## QUOTED PASSAGE
The administration this year hasn’t been able to find enough illegal immigrants to fill the 34,000 detention beds the law requires, as President Obama’s new policies kick in and agents spend more time and money going after each immigrant they do detain.
But even as beds go empty, some illegal immigrants who were set free by U.S. Immigration and Customs Enforcement or approved under Mr. Obama’s 2012 amnesty have gone on to commit horrific crimes, including murder.
“How many Americans killed by illegal aliens are too many?” said Jamiel Shaw, who testified to Congress on Wednesday that his son was killed by a so-called Dreamer, approved for tentative legal status under the 2012 policy Mr. Obama is trying to expand. “Dream Act kids have turned my family’s American dream into a nightmare.”
Another victim’s relative, Michael Ronnebeck, testified to the House oversight committee that his nephew, 21-year-old Grant Ronnebeck, was killed by an illegal immigrant who was awaiting deportation but who had been released from custody by ICE because the government didn’t deem him a threat.
Those released have become controversial as ICE grapples with Mr. Obama’s new deportation policies, struggles to determine whom to hold and whom to release and faces growing resistance from sanctuary states and cities that refuse to cooperate with immigration agents.
As of Jan. 25, U.S. Immigration and Customs Enforcement was averaging only slightly more than 27,000 detainees a day for fiscal year 2015, which began Oct. 1. That means more than 20 percent of its 34,000-bed capacity was going unused so far this year.
Deportations are also down dramatically, according to Jessica Vaughan, who studies enforcement trends for the Center for Immigration Studies, and who told Congress on Wednesday that the administration deported fewer than 20,000 immigrants in December, which is about 50 percent lower than its usual pace for the month over the last few years.
“All of the significant metrics of enforcement activity tracked by ICE — encounters, arrests, detainers and charging documents issued — show declines in recent years,” Ms. Vaughan said in prepared testimony for the House Committee on Oversight and Government Reform.

## DATA TO EXAMINE
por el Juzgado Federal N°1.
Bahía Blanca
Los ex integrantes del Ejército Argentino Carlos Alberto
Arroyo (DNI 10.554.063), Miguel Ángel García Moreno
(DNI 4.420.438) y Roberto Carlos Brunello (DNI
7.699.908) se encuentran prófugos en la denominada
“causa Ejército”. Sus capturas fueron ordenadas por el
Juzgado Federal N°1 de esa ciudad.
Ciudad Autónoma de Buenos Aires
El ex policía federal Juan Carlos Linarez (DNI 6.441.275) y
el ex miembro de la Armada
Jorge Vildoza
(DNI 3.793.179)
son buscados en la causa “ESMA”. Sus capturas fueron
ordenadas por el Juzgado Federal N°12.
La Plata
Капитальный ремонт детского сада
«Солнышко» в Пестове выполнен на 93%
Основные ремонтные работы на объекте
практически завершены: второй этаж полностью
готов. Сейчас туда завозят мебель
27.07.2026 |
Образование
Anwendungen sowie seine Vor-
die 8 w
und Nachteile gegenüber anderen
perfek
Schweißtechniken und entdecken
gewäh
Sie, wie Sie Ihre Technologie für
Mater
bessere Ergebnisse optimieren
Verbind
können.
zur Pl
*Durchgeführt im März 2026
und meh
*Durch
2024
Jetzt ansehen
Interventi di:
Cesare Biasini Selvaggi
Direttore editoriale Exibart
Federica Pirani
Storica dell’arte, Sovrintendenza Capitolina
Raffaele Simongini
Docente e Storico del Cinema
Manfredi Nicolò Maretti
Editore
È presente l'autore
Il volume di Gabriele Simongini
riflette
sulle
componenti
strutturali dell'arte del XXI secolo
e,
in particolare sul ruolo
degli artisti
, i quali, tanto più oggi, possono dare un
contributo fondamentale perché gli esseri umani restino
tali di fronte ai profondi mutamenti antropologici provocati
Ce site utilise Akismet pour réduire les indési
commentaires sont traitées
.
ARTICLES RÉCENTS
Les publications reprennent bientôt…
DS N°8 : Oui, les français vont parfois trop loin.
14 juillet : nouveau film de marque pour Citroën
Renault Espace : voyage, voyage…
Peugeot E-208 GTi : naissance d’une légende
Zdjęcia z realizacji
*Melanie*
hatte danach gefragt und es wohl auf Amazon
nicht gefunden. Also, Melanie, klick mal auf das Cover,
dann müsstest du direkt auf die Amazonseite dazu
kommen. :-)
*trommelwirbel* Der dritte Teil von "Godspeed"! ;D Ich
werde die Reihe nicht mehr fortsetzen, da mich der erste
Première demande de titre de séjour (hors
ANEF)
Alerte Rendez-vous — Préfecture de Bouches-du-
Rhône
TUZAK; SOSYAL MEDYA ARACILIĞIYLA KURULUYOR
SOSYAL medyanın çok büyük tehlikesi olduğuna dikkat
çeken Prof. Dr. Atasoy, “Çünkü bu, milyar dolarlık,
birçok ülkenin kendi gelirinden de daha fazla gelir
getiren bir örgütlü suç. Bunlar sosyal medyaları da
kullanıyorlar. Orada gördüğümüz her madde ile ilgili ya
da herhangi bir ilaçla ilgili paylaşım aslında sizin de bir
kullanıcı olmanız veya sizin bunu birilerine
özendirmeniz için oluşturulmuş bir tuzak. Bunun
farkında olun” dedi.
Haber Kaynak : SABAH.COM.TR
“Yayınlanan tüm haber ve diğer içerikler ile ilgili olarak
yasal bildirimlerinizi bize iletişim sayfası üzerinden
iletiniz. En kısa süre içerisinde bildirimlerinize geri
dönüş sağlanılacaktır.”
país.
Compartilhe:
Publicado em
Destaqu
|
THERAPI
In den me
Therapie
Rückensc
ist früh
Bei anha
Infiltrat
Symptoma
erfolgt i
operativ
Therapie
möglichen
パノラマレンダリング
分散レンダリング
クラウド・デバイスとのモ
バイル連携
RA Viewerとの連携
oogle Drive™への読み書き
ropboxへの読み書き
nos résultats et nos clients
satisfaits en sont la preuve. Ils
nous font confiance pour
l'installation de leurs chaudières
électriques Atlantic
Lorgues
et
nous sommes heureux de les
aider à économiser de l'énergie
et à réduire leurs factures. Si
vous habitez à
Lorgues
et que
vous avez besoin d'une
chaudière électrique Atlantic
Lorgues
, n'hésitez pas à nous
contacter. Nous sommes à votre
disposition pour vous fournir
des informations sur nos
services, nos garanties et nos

## EXERCISE GOAL
Reproduce the stretch from "Deportations are also" through "last few years." in the article on immigration detention.

## SOLUTION BELOW
Deportations are also down dramatically, according to Jessica Vaughan, who studies enforcement trends for the Center for Immigration Studies, and who told Congress on Wednesday that the administration deported fewer than 20,000 immigrants in December, which is about 50 percent lower than its usual pace for the month over the last few years.